Personal information
- Nationality: American
- Born: Judy Shapiro September 3, 1942 (age 83) Brooklyn, New York
- Home town: Sunland-Tujunga, California
- Education: University of California Riverside
- Spouse: Dennis Ikenberry

Sport
- Sport: Track and field athletics
- Event: Marathon
- Coached by: Dennis Ikenberry

Achievements and titles
- National finals: 1974 US National Marathon Women's Champion; 1977 US National 50-Mile Track Ultramarathon Champion;

= Judy Shapiro-Ikenberry =

American long-distance runner

Judy Shapiro-Ikenberry (born September 3, 1942) is a former long-distance runner. Shapiro-Ikenberry won the 1967 Amateur Athletic Union (AAU) Las Vegas Marathon, and was the first USA Marathon Championships winner for women in 1974, at the AAU National Women's Marathon. She also won the 1977 US National 50-Mile Track Ultramarathon Championship.

==Early and personal life==
She was born Judy Shapiro in Brooklyn, New York, to Jewish parents, and had two older brothers. Her father was an aeronautics engineer. Her family moved to Sunland-Tujunga, north-east of Los Angeles, in Southern California when she was one year old.

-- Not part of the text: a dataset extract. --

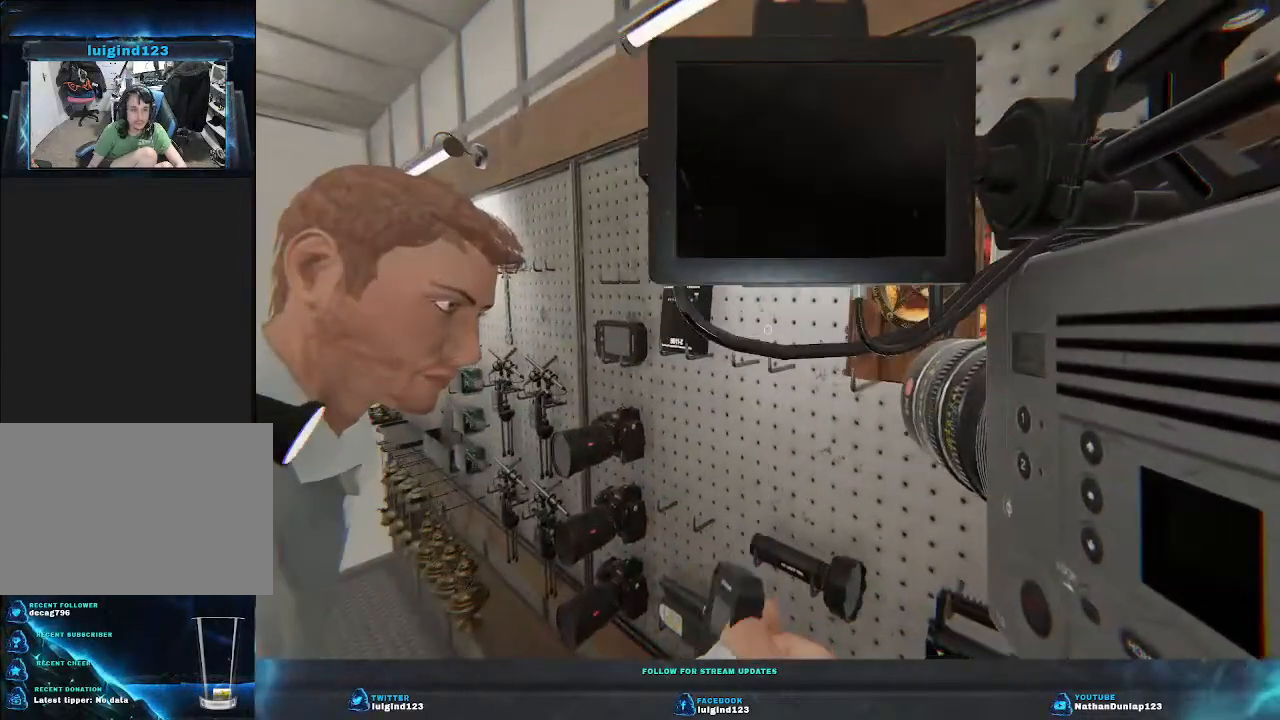
{"keys": ["e"], "events": [[100, "e", "up"], [467, "e", "down"]]}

In 1965 she married Dennis Ikenberry, her coach, and in the late 1960s they adopted two children and moved to Salt Lake City, Utah; in 1971 they moved to San Bernardino, California. Shapiro-Ikenberry attended the University of California Riverside, and was Class of 1965. She now lives in Crestline, California.

==Running career==
She had a 5th-place finish at the 1960 United States Olympic Trials in the 800 metres in Abilene, Texas. There, at 17 years of age she was the youngest runner.

At the 1961 USA National Track & Field Championships, she finished fourth in the 800m and fifth in the 400 metres.

She competed in the 1961 Maccabiah Games in Israel, winning a bronze medal in the 800 m.

Shapiro-Ikenberry won the 1967 Amateur Athletic Union (AAU) Las Vegas Marathon, in 3:38.

In 1973, she won the Mission Bay Marathon in San Diego, California, in 3:00:05. In 1974 Shapiro-Ikenberry again won the race, at the 1974 USA Outdoor Track and Field Championships, this time in 2:54:08.

Shapiro-Ikenberry was the first USA Marathon Championships winner for women in 1974, at the AAU National Women's Marathon in San Mateo, California, with a time of 2:55:17.

In 1977, she won the US National 50-Mile Track Ultramarathon Championship.

==Halls of Fame==
Shapiro-Ikenberry was inducted into the University of California Riverside Athletics Hall of Fame in 1992. In 2013, she was inducted into the Multi-Ethnic Sports Hall of Fame. She was inducted into the Southern California Jewish Sports Hall of Fame in 2020.